La responsabilisation est souvent difficile dans les zones de conflit africaines en raison du manque de systèmes juridiques solides. Cela pose des questions délicates pour la France :
- Est-ce qu’elle peut se distancier des actions des hommes qu’elle a formés ?
- Est-ce nécessaire de fixer des limites à l’emploi après le service ?
- Quelles sont ses obligations en cas de litige pour réglementer la carrière privée de ses anciens soldats ?
Le nouveau marché de la sécurité en Afrique
La présence d’anciens combattants français n’est pas une exception. Dans tout le continent, des pays font appel à des SMP provenant de différentes origines – Russie (par exemple, les vestiges de Wagner ou légion africaine), Turquie (Sadate), Chine (DeWe) et Émirats arabes unis – pour se procurer des services de protection, dans le cadre de la formation et du renseignement.

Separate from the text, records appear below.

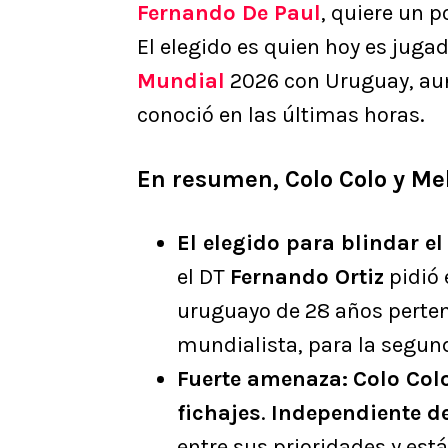
Fernando De Paul
, quiere un p
El elegido es quien hoy es juga
Mundial
2026 con Uruguay, aun
conoció en las últimas horas.
En resumen, Colo Colo y Me
El elegido para blindar el
el DT
Fernando Ortiz
pidió
uruguayo de 28 años pertene
mundialista, para la segun
Fuerte amenaza:
Colo Col
fichajes
.
Independiente d
entre sus prioridades y est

Certains dirigeants africains considèrent ces entreprises comme une alternative flexible aux partenariats militaires formels. Cela signifie que la France doit rivaliser pour son influence dans un écosystème complexe où le contrôle est décentralisé et les alliances transactionnelles sont essentielles.
Répercussions sur la politique étrangère française
La France pourrait ne pas être en mesure de surveiller ou de coordonner sa présence officieuse en Afrique, ce qui pourrait contredire ses objectifs plus larges en matière de politique étrangère. En soutenant publiquement la souveraineté et la transparence en Afrique, elle est souvent liée à une forme d’intervention privatisée, souvent opaque. Sa crédibilité est affectée par cette dissonance, surtout à l’heure où d’autres acteurs étendent leur influence par des méthodes tout aussi indirectes.
Options stratégiques pour Paris
Pour l’avenir, la France est confrontée à trois choix principaux :
- Ne rien faire, au risque de nuire à sa réputation et de dérive stratégique.
- Mettre en place une réglementation sur l’emploi des anciens combattants en harmonisant les outils juridiques avec les normes internationales.
- Intégrer les SMP dans une stratégie formelle, en établissant des normes d’éthique, de coordination et de surveillance.
Les avantages et les inconvénients sont présents dans chaque voie. Cependant, si une politique claire n’est pas mise en place, la France risque de perdre à la fois son terrain moral et sa clarté opérationnelle dans une région qui reste au cœur de sa position mondiale.
Conclusion
Les anciens soldats travaillant pour des SMP sont bien plus qu’une question de personnel : cela montre les tensions persistantes entre la France et son rôle en Afrique. Dans ce nouveau chapitre de son engagement, il met en avant l’héritage de l’intervention militaire, la transition vers la décentralisation et la montée de la concurrence mondiale.
Peu importe si la France opte pour la direction, la régulation ou le retrait, il est clair que l’ère des alliances tranchées et des troupes officielles est terminée. Il y a encore un champ de bataille avec des alliances floues, des acteurs privés et des influences contestées, où les anciens combattants doivent à la fois assumer le fardeau du passé et celui de l’avenir.